**WORK TO BE COMPLETED:**
Return the lines below that contain the word "Agency".

---*---

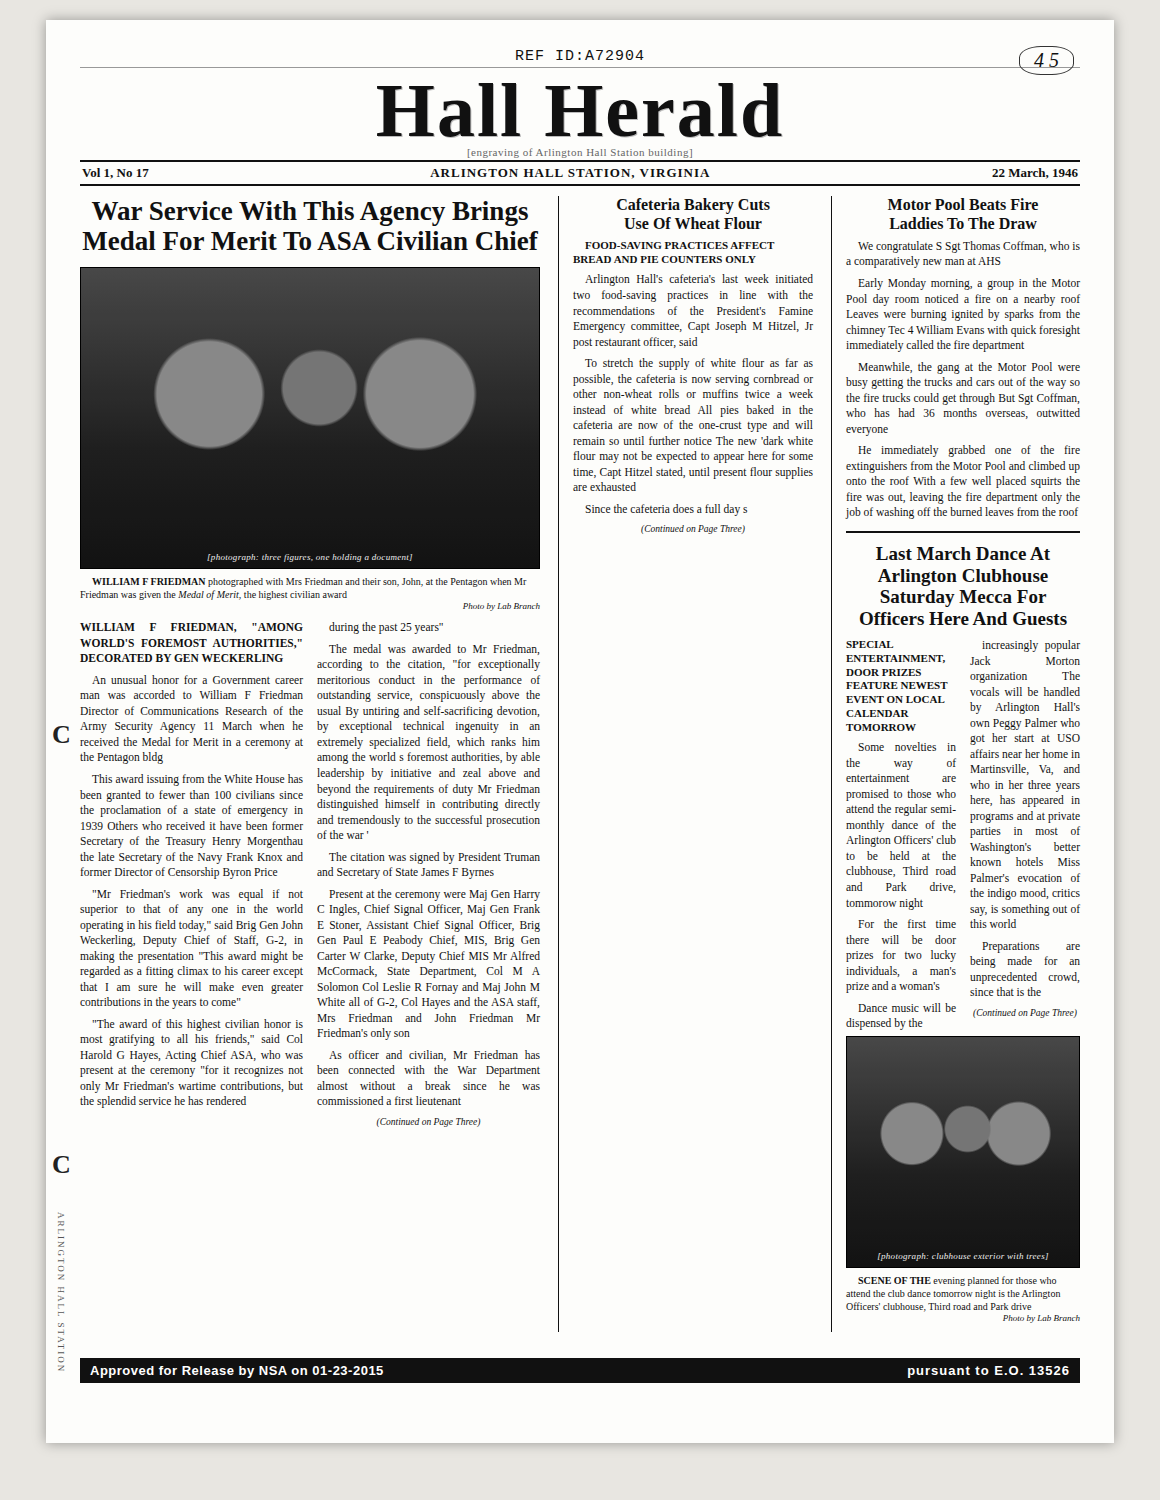4 5
REF ID:A72904
Hall Herald
[engraving of Arlington Hall Station building]
Vol 1, No 17 ARLINGTON HALL STATION, VIRGINIA 22 March, 1946
C
C
War Service With This Agency Brings
Medal For Merit To ASA Civilian Chief
[photograph: three figures, one holding a document]
WILLIAM F FRIEDMAN photographed with Mrs Friedman and their son, John, at the Pentagon when Mr Friedman was given the Medal of Merit, the highest civilian award Photo by Lab Branch
WILLIAM F FRIEDMAN, "AMONG WORLD'S FOREMOST AUTHORITIES," DECORATED BY GEN WECKERLING
An unusual honor for a Government career man was accorded to William F Friedman Director of Communications Research of the Army Security Agency 11 March when he received the Medal for Merit in a ceremony at the Pentagon bldg
This award issuing from the White House has been granted to fewer than 100 civilians since the proclamation of a state of emergency in 1939 Others who received it have been former Secretary of the Treasury Henry Morgenthau the late Secretary of the Navy Frank Knox and former Director of Censorship Byron Price
"Mr Friedman's work was equal if not superior to that of any one in the world operating in his field today," said Brig Gen John Weckerling, Deputy Chief of Staff, G-2, in making the presentation "This award might be regarded as a fitting climax to his career except that I am sure he will make even greater contributions in the years to come"
"The award of this highest civilian honor is most gratifying to all his friends," said Col Harold G Hayes, Acting Chief ASA, who was present at the ceremony "for it recognizes not only Mr Friedman's wartime contributions, but the splendid service he has rendered
during the past 25 years"
The medal was awarded to Mr Friedman, according to the citation, "for exceptionally meritorious conduct in the performance of outstanding service, conspicuously above the usual By untiring and self-sacrificing devotion, by exceptional technical ingenuity in an extremely specialized field, which ranks him among the world s foremost authorities, by able leadership by initiative and zeal above and beyond the requirements of duty Mr Friedman distinguished himself in contributing directly and tremendously to the successful prosecution of the war '
The citation was signed by President Truman and Secretary of State James F Byrnes
Present at the ceremony were Maj Gen Harry C Ingles, Chief Signal Officer, Maj Gen Frank E Stoner, Assistant Chief Signal Officer, Brig Gen Paul E Peabody Chief, MIS, Brig Gen Carter W Clarke, Deputy Chief MIS Mr Alfred McCormack, State Department, Col M A Solomon Col Leslie R Fornay and Maj John M White all of G-2, Col Hayes and the ASA staff, Mrs Friedman and John Friedman Mr Friedman's only son
As officer and civilian, Mr Friedman has been connected with the War Department almost without a break since he was commissioned a first lieutenant
(Continued on Page Three)
Cafeteria Bakery Cuts
Use Of Wheat Flour
FOOD-SAVING PRACTICES AFFECT BREAD AND PIE COUNTERS ONLY
Arlington Hall's cafeteria's last week initiated two food-saving practices in line with the recommendations of the President's Famine Emergency committee, Capt Joseph M Hitzel, Jr post restaurant officer, said
To stretch the supply of white flour as far as possible, the cafeteria is now serving cornbread or other non-wheat rolls or muffins twice a week instead of white bread All pies baked in the cafeteria are now of the one-crust type and will remain so until further notice The new 'dark white flour may not be expected to appear here for some time, Capt Hitzel stated, until present flour supplies are exhausted
Since the cafeteria does a full day s
(Continued on Page Three)
Motor Pool Beats Fire
Laddies To The Draw
We congratulate S Sgt Thomas Coffman, who is a comparatively new man at AHS
Early Monday morning, a group in the Motor Pool day room noticed a fire on a nearby roof Leaves were burning ignited by sparks from the chimney Tec 4 William Evans with quick foresight immediately called the fire department
Meanwhile, the gang at the Motor Pool were busy getting the trucks and cars out of the way so the fire trucks could get through But Sgt Coffman, who has had 36 months overseas, outwitted everyone
He immediately grabbed one of the fire extinguishers from the Motor Pool and climbed up onto the roof With a few well placed squirts the fire was out, leaving the fire department only the job of washing off the burned leaves from the roof
Last March Dance At Arlington Clubhouse
Saturday Mecca For Officers Here And Guests
SPECIAL ENTERTAINMENT, DOOR PRIZES FEATURE NEWEST EVENT ON LOCAL CALENDAR TOMORROW
Some novelties in the way of entertainment are promised to those who attend the regular semi-monthly dance of the Arlington Officers' club to be held at the clubhouse, Third road and Park drive, tommorow night
For the first time there will be door prizes for two lucky individuals, a man's prize and a woman's
Dance music will be dispensed by the
increasingly popular Jack Morton organization The vocals will be handled by Arlington Hall's own Peggy Palmer who got her start at USO affairs near her home in Martinsville, Va, and who in her three years here, has appeared in programs and at private parties in most of Washington's better known hotels Miss Palmer's evocation of the indigo mood, critics say, is something out of this world
Preparations are being made for an unprecedented crowd, since that is the
(Continued on Page Three)
[photograph: clubhouse exterior with trees]
SCENE OF THE evening planned for those who attend the club dance tomorrow night is the Arlington Officers' clubhouse, Third road and Park drive Photo by Lab Branch
ARLINGTON HALL STATION
Approved for Release by NSA on 01-23-2015 pursuant to E.O. 13526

---*---

**ANSWER BOX:**
War Service With This Agency Brings
An unusual honor for a Government career man was accorded to William F Friedman Director of Communications Research of the Army Security Agency 11 March when he received the Medal for Merit in a ceremony at the Pentagon bldg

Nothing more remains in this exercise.